*Su bancada votó en contra de la propuesta que buscaba ampliar el descanso semanal obligatorio de uno a dos días para los trabajadores, iniciativa que pretendía garantizar 48 horas continuas de reposo.
Álex Cazarín
Veracruz.- Los números no son interpretación política, son registro oficial. Con 33 inasistencias acumuladas, la diputada Magaly Armenta Oliveros se ubica en el segundo lugar entre los legisladores con más faltas en el Congreso, de acuerdo con el listado difundido recientemente.
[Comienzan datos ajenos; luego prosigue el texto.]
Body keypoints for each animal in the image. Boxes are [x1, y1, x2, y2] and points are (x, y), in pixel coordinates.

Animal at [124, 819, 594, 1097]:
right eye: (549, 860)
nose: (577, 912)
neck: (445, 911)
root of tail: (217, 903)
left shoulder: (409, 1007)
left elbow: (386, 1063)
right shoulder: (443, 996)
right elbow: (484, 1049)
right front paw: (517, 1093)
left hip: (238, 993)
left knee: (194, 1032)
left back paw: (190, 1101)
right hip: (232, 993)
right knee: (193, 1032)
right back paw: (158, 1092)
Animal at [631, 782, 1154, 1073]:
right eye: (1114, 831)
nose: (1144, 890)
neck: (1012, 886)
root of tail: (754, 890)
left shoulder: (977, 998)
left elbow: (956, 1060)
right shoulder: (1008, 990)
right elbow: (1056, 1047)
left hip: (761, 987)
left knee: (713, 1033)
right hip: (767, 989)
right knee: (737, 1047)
El primer puesto lo ocupa Gonzalo Gómez, del PT, con 37 días sin asistir. Después aparece Armenta, militante de Morena, con 33. En el mismo “top ten” figuran Patricia Armendáriz (Morena) y Erika Santana (PVEM), ambas con 28 ausencias, junto con otros legisladores con cifras menores. No se trata de un caso aislado, pero sí de uno relevante.
En su caso, el señalamiento adquiere mayor peso político porque no es una legisladora novel. Ha ocupado dos diputaciones locales y una federal. La experiencia acumulada contrasta con un dato concreto: más de un mes completo de ausencias en un cargo que exige presencia en sesiones, votaciones, trabajo en comisiones y deliberación parlamentaria constante.
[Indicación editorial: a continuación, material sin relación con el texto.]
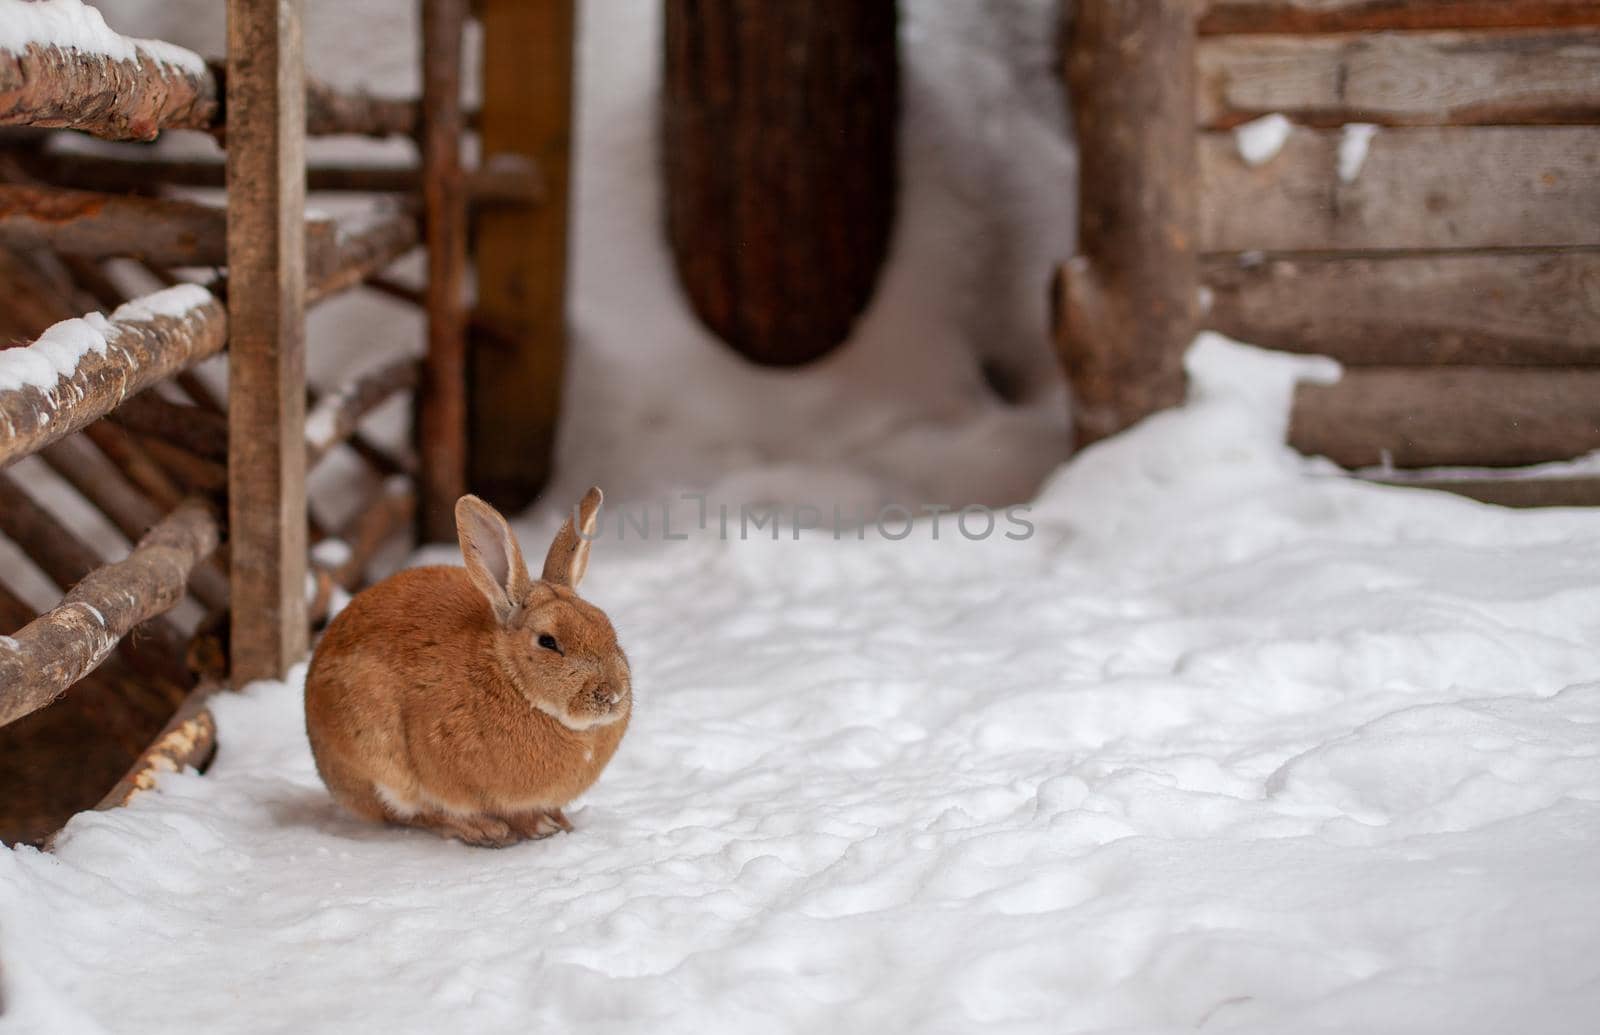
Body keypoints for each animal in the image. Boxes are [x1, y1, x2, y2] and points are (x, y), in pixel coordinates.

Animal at [302, 489, 627, 844]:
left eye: (606, 625)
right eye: (548, 642)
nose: (613, 695)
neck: (514, 682)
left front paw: (560, 823)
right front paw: (539, 827)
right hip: (375, 755)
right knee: (411, 812)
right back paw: (485, 831)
A ese contexto se suma otro elemento que ha encendido críticas: su postura en materia laboral. Su bancada votó en contra de la propuesta que buscaba ampliar el descanso semanal obligatorio de uno a dos días para los trabajadores, iniciativa que pretendía garantizar 48 horas continuas de reposo. La propuesta formaba parte de la discusión sobre la reducción de la jornada laboral y el fortalecimiento de derechos laborales.
El contraste no ha pasado desapercibido entre sus detractores: mientras se rechaza ampliar el descanso de la clase trabajadora, los registros reflejan 33 inasistencias al Congreso. La comparación se ha convertido en argumento político recurrente en el distrito 03, con cabecera en Cosoleacaque.
Además, sectores ciudadanos cuestionan la baja gestión visible en obras, apoyos o iniciativas de impacto directo en la región. Si bien la función principal de un legislador es crear y reformar leyes, la percepción en territorio pesa en la evaluación pública. Y hoy la discusión no gira en torno a discursos, sino a asistencia y productividad comprobable.
En el plano interno de Morena, también se le vincula con operación política anticipada rumbo al 2030, presuntamente en favor del proyecto de Juan Javier Gómez Cazarín. No existe confirmación oficial sobre esa versión, pero la narrativa local apunta a una prioridad política distinta mientras los registros legislativos muestran ausencias reiteradas.
Hasta el momento, la diputada no ha emitido una explicación detallada sobre el número de faltas que se le atribuyen en el listado difundido. Tampoco se han transparentado públicamente las justificaciones específicas de cada ausencia ni un balance puntual de resultados legislativos que permita dimensionar su desempeño frente al número de inasistencias.
El dato duro permanece: 33 faltas la colocan en el segundo lugar de los más ausentes. La discusión ya no es solo administrativa. Es política, ética y de rendición de cuentas.